Program ini disalurkan melalui Kartu Indonesia Pintar (KIP) dan bertujuan untuk menutup biaya operasional pendidikan seperti pembelian buku, seragam, biaya transport, atau kebutuhan sekolah lain.
Siapa yang Berhak Mendapatkan Bansos Pendidikan
Asekolah yang berhak menerima bantuan sosial pendidikan ini umumnya adalah siswa dari keluarga kurang mampu atau rentan miskin. Kriteria utamanya mencakup anak yang terdaftar di Data Tunggal Sosial Ekonomi Nasional (DTSEN) yang dikelola Kementerian Sosial maupun yang memiliki Kartu Indonesia Pintar (KIP) atau keluarga peserta Program Keluarga Harapan.

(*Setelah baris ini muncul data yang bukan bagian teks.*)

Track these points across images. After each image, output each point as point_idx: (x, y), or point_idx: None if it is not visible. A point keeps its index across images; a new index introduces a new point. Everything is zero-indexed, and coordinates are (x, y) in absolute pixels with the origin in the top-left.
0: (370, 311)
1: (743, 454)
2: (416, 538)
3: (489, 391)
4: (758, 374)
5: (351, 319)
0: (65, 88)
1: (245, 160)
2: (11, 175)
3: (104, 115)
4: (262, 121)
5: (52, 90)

Anak siswa wajib aktif terdaftar di sekolah formal atau nonformal yang diakui pemerintah dan datanya tercatat di sistem data pendidikan nasional.
Dengan demikian, anak sekolah tidak otomatis menerima bansos.
Mereka harus memenuhi persyaratan administrasi dan data lengkap sehingga pemerintah dapat menilai kelayakan bantuan sesuai tujuan program untuk mengurangi angka putus sekolah dan membantu beban ekonomi keluarga.
Cara Cek PIP Anak Sekolah Secara Online
- Buka situs resmi PIP Kemendikbud
- Akses laman https://pip.kemdikbud.go.id melalui browser di HP atau komputer.
- Pilih menu “Cari Penerima PIP”
Pada halaman utama, klik menu pencarian data penerima PIP. - Masukkan NISN siswa
Ketik Nomor Induk Siswa Nasional (NISN) sesuai data sekolah. - Masukkan NIK siswa
Isi Nomor Induk Kependudukan (NIK) yang tertera di Kartu Keluarga. - Klik tombol “Cek Penerima PIP”
Sistem akan memproses data yang dimasukkan. - Lihat hasil pengecekan
Jika terdaftar, akan muncul informasi:
Status penerima PIP
- Jenjang pendidikan (SD/SMP/SMA/SMK)
- Tahun bantuan
- Status pencairan dana
Besaran Dana PIP (Umum)
- SD/MI: Rp450.000 per tahun
- SMP/MTs: Rp750.000 per tahun
- SMA/SMK/MA: Rp1.800.000 per tahun
Cara Pencairan Dana PIP
Dana PIP biasanya disalurkan melalui:
- Rekening SimPel di bank penyalur (BRI, BNI, Mandiri)
- Kartu identitas
- Kartu Keluarga
- Buku tabungan/kartu ATM SimPel
Kesimpulan
Bantuan sosial pendidikan dari pemerintah seperti PIP membuka peluang nyata bagi anak sekolah dari keluarga kurang mampu untuk tetap bersekolah sampai lulus.
Keberadaan bantuan ini diharapkan tidak hanya mengurangi angka putus sekolah, tetapi juga meningkatkan semangat belajar anak dan memperbaiki kesejahteraan keluarga secara keseluruhan.
Dengan adanya langkah-langkah pendaftaran yang jelas dan prosedur resmi melalui sekolah maupun sistem pemerintahan, setiap keluarga yang memenuhi kriteria berkesempatan mendapatkan bantuan ini.
Program bansos pendidikan merupakan bukti nyata komitmen pemerintah dalam mendukung pendidikan sebagai hak dasar setiap warga negara.